30 апреля в 17:00 по московскому времени в рамках он-лайн лектория факультета наук о материалах МГУ имени М.В.Ломоносова состоялась лекция выдающегося выпускника факультета, профессора Сергей Калинина (Center for Nanophase Materials Sciences, Oak Ridge National Laboratory) "Machine Learning Beyond Correlative Models: Bayesianity, Parsimony, Causality, and Automated Experiment".
Machine learning has emerged as a powerful tool for the analysis of mesoscopic and atomically resolved images and spectroscopy in electron and scanning probe microscopy. The applications ranging from feature extraction to information compression and elucidation of relevant order parameters to inversion of imaging data to reconstruct structural models have been demonstrated. However, the fundamental limitation of the vast majority of machine learning methods is their correlative nature, leading to extreme susceptibility to confounding factors and observational biases.
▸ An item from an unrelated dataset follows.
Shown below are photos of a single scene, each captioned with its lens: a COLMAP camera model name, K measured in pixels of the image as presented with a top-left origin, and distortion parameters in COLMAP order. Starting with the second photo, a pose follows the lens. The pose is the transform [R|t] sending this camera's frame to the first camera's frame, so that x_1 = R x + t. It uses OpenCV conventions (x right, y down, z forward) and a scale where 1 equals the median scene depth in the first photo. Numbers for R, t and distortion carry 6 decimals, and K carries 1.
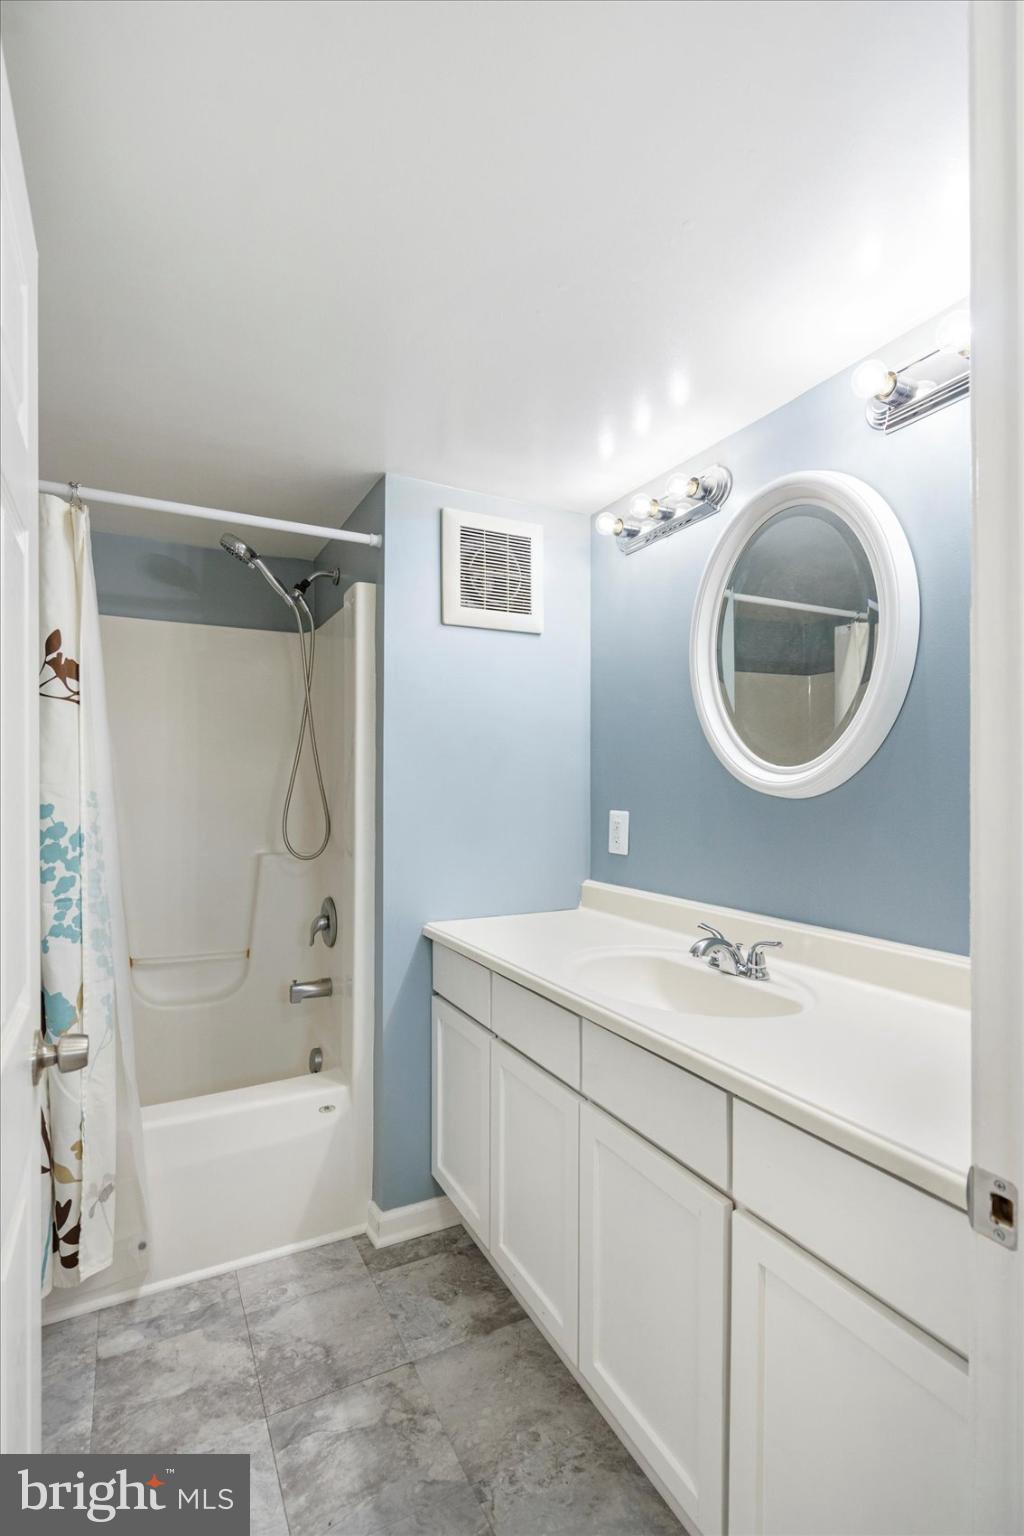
lens RADIAL K [[741.4, 0, 509.8], [0, 741.4, 774.5], [0, 0, 1]] dist [0.000184, 0.000356]
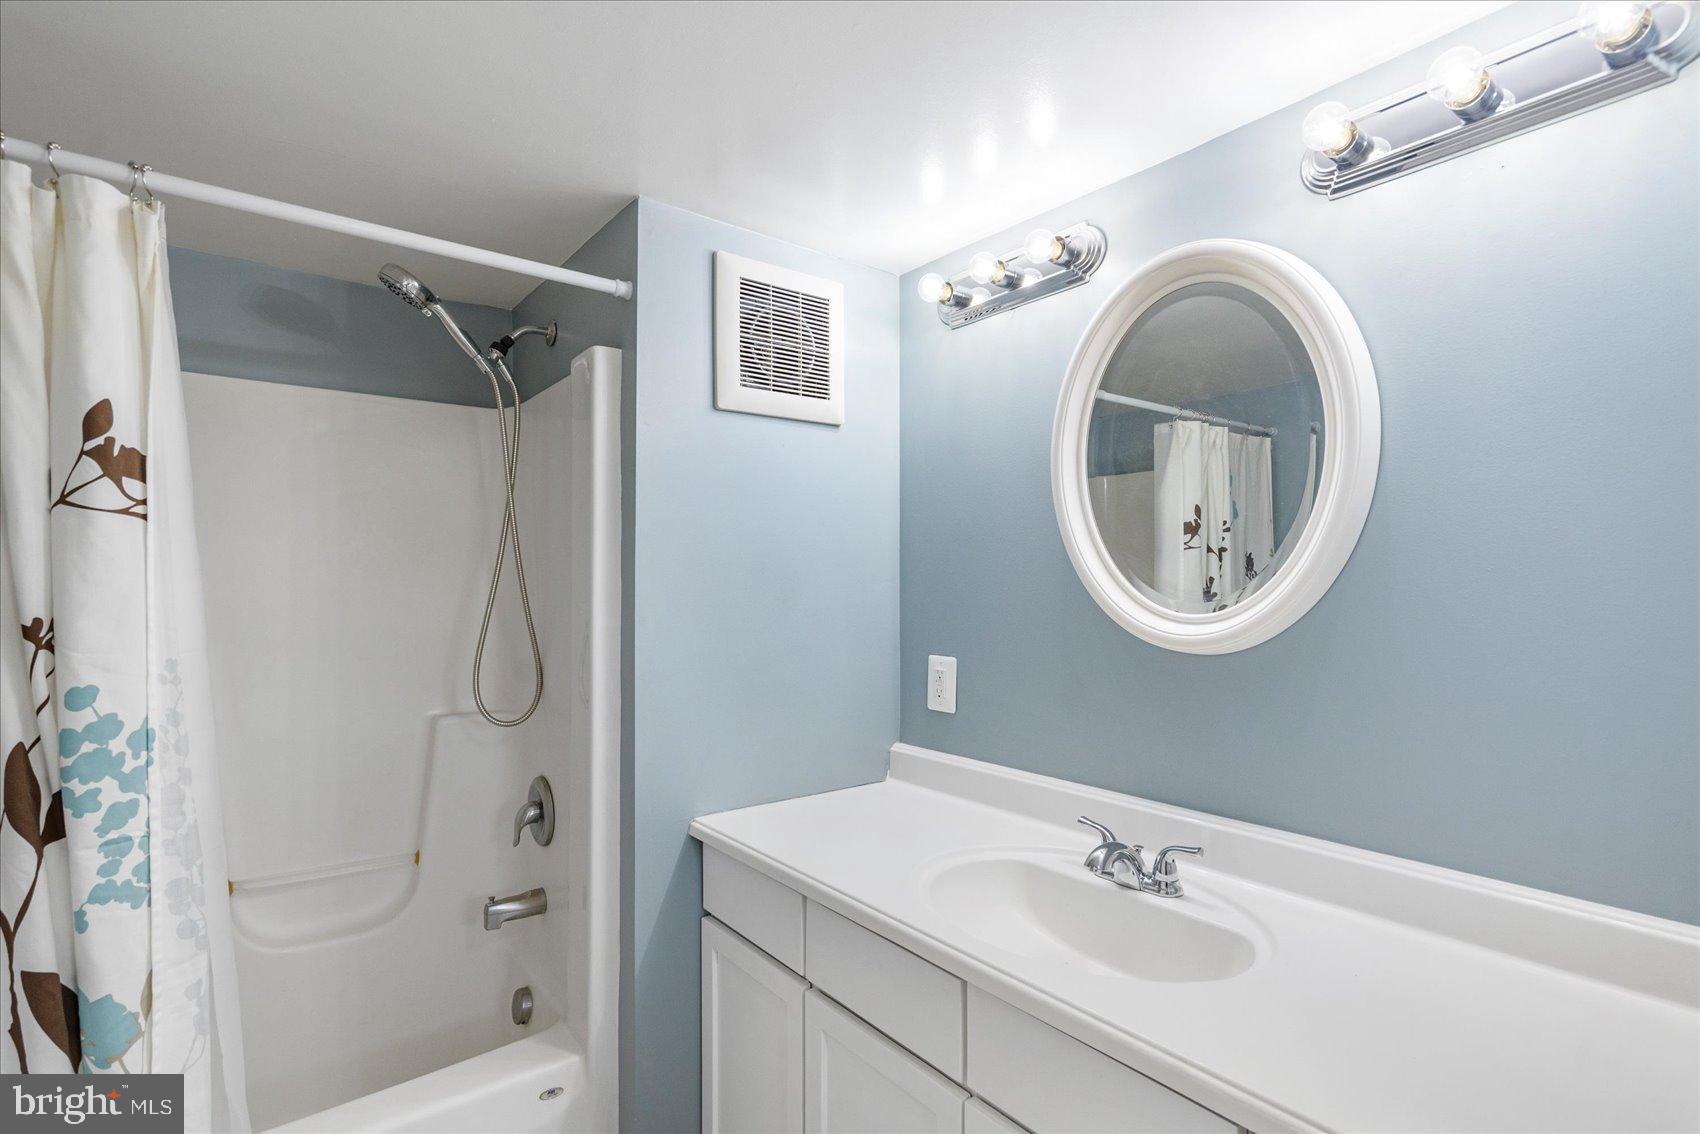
lens RADIAL K [[820.5, 0, 867.3], [0, 820.5, 560.3], [0, 0, 1]] dist [0.000184, 0.000356]
pose [[0.979517, 0.001835, 0.201354, -0.108445], [-0.001611, 0.999998, -0.001274, -0.052366], [-0.201356, 0.000923, 0.979518, 0.174185]]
While in classical statistical methods the methodology to address phenomena such as Simpson paradox are established, the complex and often non-transparent nature of modern DL tools renders them extremely prone to misinterpretation. We argue that correlative machine learning provides a reliable and powerful tool in cases when the causal links are well established, and discuss several examples of atom finding in SPM and STEM and analysis of 4D STEM data when this condition is satisfied. Notably, ML applications in theory generally fall under this category sine the causal mechanisms are postulated. Alternatively, ML methods work well when the confounding factors are effectively frozen via the narrowness of experimental conditions or experimental system. However, both these conditions are violated for experimental studies, when causal relationships are known only partially (and are in fact often the target of study) and confounding and latent factors (composition uncertainty, microscope tuning, contaminations) are abundant.
In this presentation, I will discuss the several examples of extending machine learning methods towards the analysis of causative physical mechanisms. One such approach is based on the Bayesian methods that allow to take into consideration the prior knowledge the system and evaluate the changes in understanding of the behaviors given new experimental data. The second pathway explores the parsimony of physical laws and aims to extract these from the set of real-world observations. Finally, the Bayesian networks can be used to explore the causative relationships in the multimodal data sets. These concepts will be illustrated using several examples of causal machine learning, including analysis of phase transitions on a single atom level in 2D materials and interplay between physical and chemical effects in the ferroelectric perovskites. Ultimately, we seek to answer the questions such as whether electronic instability due to the average Fermi level guides the development of the local atomic structure, or frozen atomic disorder drives the emergence of the local structural distortions, whether the nucleation spot of phase transition can be predicted based on observations before the transition, and what is the driving forces controlling the emergence of unique functionalities of morphotropic materials and ferroelectric relaxors. The unique aspect of Bayesian methods is their potential to quantify uncertainty, and harnessing this for automated experimentation is discussed on example of ferroelectric domain patterning and atomic fabrication via electron beams.
This research is supported by the by the U.S. Department of Energy, Basic Energy Sciences, Materials Sciences and Engineering Division and the Center for Nanophase Materials Sciences, which is sponsored at Oak Ridge National Laboratory by the Scientific User Facilities Division, BES DOE.